Bullish sentiment, expectations that stock prices will rise over the next six months, grew 3.0 percentage points, to 35.8%. Optimism was last higher on January 18, 2017 (37.0%). The historical average is 38.5%.
Neutral sentiment, expectations that stock prices will stay essentially unchanged over the next six months, rose 3.5 percentage points to 36.5%. Neutral sentiment was last higher on November 2, 2016 (42.0%). This is the fifth time that neutral sentiment has been above its historical average of 31.0% since the election.
Bearish sentiment, expectations that stock prices will fall over the next six months, dropped 6.5 percentage points to 27.7%, bringing it below its historical average of 30.5%. Pessimism was last lower on January 11, 2017 (27.0%). This is the first time since the election that pessimism has dropped over 6.0 percentage points in a single week.
Since starting 2017 at 46.2%, bullish sentiment has pulled back by a cumulative 10.4 percentage points. Over the same period, neutral sentiment and bearish sentiment have risen by 7.9 and 2.5 percentage points, respectively. (The numbers are rounded.) All three of the indicators remain within their typical historical ranges.

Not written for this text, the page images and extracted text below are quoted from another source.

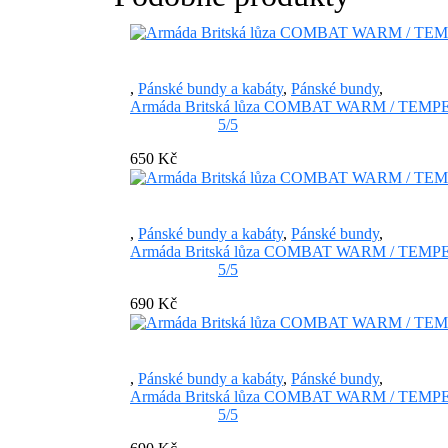
,
Pánské bundy a kabáty
,
Pánské bundy
,
Armáda Britská lůza COMBAT WARM / TEMPER
5/5
650 Kč
,
Pánské bundy a kabáty
,
Pánské bundy
,
Armáda Britská lůza COMBAT WARM / TEMPER
5/5
690 Kč
,
Pánské bundy a kabáty
,
Pánské bundy
,
Armáda Britská lůza COMBAT WARM / TEMPER
5/5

Since Donald Trump’s election, markets all over the world have been watching to see what policies would be in the forefront of the new administration’s agenda. Today, Trump spoke with airline executives at the White House and sparked a rally in the market following his statement that a new “phenomenal” tax plan will be announced within the next three weeks.
Over the last several weeks, Trump has also mentioned his desire to roll back Dodd-Frank and the Affordable Care Act. If pursued, both actions may have a significant impact on several sectors. While the headlines’ focus is on Trump right now, over time economic growth and earnings tend to be the primary drivers of stock prices. Rising neutral sentiment signals that many investors are waiting to see what, if any, regulation is changed before making any decisions. Also influencing investor sentiment are valuations, earnings, consumer sentiment and the magnitude and timing of future interest rate increases.
This week’s AAII Sentiment Survey results:
- Bullish: 35.8%, up 3.0 percentage points
- Neutral: 36.5%, up 3.5 percentage points
- Bearish: 27.7%, down 6.5 percentage points
- Bullish: 38.5%
- Neutral: 31.0%
- Bearish: 30.5%
The AAII Sentiment Survey has been conducted weekly since July 1987 and asks AAII members whether they think stock prices will rise, remain essentially flat or fall over the next six months. The survey period runs from Thursday (12:01 a.m.) to Wednesday (11:59 p.m.).